Freddie and Fannie have it both ways
Since neither the market nor the state checked their growth, they were able to swell extravagantly. (Regulators might have reined the companies in, but, thanks in part to ardent lobbying by Fannie and Freddie, Congress failed to provide them with sufficient power to do so.)
The result of all this was that the companies reaped the rewards of the private sector while enjoying the security of the public sector. Seemingly insulated from all harm, they became reckless. They constructed a giant pyramid of debt on a very small base of capital (eighty-one billion dollars, by the most recent publicly available figures), and by May, 2008, either owned or guaranteed more than five trillion dollars in mortgages.
As a result, even though just a small percentage of Fannie’s and Freddie’s mortgages are delinquent, the potential losses are huge. That’s why, in recent weeks, investors finally lost faith in them.
Whatever their sins, Fannie and Freddie clearly couldn’t be allowed to fail, but that’s no argument for letting them go on as they are. Either they should be forced to make it as private companies or they should be nationalized.
Given that their business depends on the promise of government assistance and that their current state remains woeful (despite an upturn in their fortunes late last week), nationalization seems more sensible. If Fannie and Freddie are going to run up a tab and stick taxpayers with the bill, why should shareholders profit?
Beyond that question, though, is a more important one: Do we need Fannie and Freddie at all?
Their supposed reason for being is that their ability to borrow money at low rates lowers borrowing costs for homeowners. But a paper by the economist Wayne Passmore, of the Federal Reserve, suggests that in fact Fannie and Freddie have only a small effect on the interest rates that homeowners pay, saving them less than one-tenth of a percentage point.

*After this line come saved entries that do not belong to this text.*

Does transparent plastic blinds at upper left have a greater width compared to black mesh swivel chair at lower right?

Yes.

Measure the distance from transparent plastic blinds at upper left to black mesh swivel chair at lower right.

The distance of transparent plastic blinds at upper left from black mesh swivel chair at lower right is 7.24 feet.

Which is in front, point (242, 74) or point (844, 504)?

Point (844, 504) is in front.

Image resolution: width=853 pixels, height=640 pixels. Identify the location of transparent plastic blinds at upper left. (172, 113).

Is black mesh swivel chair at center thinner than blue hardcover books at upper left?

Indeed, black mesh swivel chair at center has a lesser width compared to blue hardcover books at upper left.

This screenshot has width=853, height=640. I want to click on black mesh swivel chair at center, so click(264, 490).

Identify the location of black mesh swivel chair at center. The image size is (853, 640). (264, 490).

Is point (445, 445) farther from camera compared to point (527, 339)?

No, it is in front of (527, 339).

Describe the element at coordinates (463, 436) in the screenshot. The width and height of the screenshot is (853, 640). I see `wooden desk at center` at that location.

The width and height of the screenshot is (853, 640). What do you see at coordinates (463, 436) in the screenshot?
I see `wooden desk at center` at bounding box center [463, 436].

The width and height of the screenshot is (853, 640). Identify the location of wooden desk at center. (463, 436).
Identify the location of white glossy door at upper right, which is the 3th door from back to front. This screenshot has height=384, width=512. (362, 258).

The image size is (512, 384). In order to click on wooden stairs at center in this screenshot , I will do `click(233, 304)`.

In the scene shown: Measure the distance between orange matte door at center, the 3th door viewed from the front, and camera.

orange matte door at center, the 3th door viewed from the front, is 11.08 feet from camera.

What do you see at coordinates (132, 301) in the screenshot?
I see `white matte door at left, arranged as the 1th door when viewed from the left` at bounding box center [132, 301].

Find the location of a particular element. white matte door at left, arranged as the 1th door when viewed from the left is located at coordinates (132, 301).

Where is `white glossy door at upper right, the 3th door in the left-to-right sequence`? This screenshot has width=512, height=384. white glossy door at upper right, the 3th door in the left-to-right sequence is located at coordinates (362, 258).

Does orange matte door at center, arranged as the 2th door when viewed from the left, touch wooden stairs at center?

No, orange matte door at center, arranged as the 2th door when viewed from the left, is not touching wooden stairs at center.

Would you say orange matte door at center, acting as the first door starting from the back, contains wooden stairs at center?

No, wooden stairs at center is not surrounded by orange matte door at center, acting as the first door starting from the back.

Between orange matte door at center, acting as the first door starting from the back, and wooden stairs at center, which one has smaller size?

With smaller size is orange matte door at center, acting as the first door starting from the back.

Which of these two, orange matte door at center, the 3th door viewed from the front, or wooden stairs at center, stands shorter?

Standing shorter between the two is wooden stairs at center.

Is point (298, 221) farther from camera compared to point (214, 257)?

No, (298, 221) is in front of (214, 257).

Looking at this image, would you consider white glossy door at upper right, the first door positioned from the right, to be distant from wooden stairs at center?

More important, if the last few years have taught us anything, it’s that homeownership is not an unalloyed economic good, and that we should be cautious about using gimmicks to make it more attractive. The government already offers homeowners a subsidy, in the form of a mortgage tax break. Given everything else we could be spending taxpayer money on, does the government really need to be in the mortgage-buying business, too?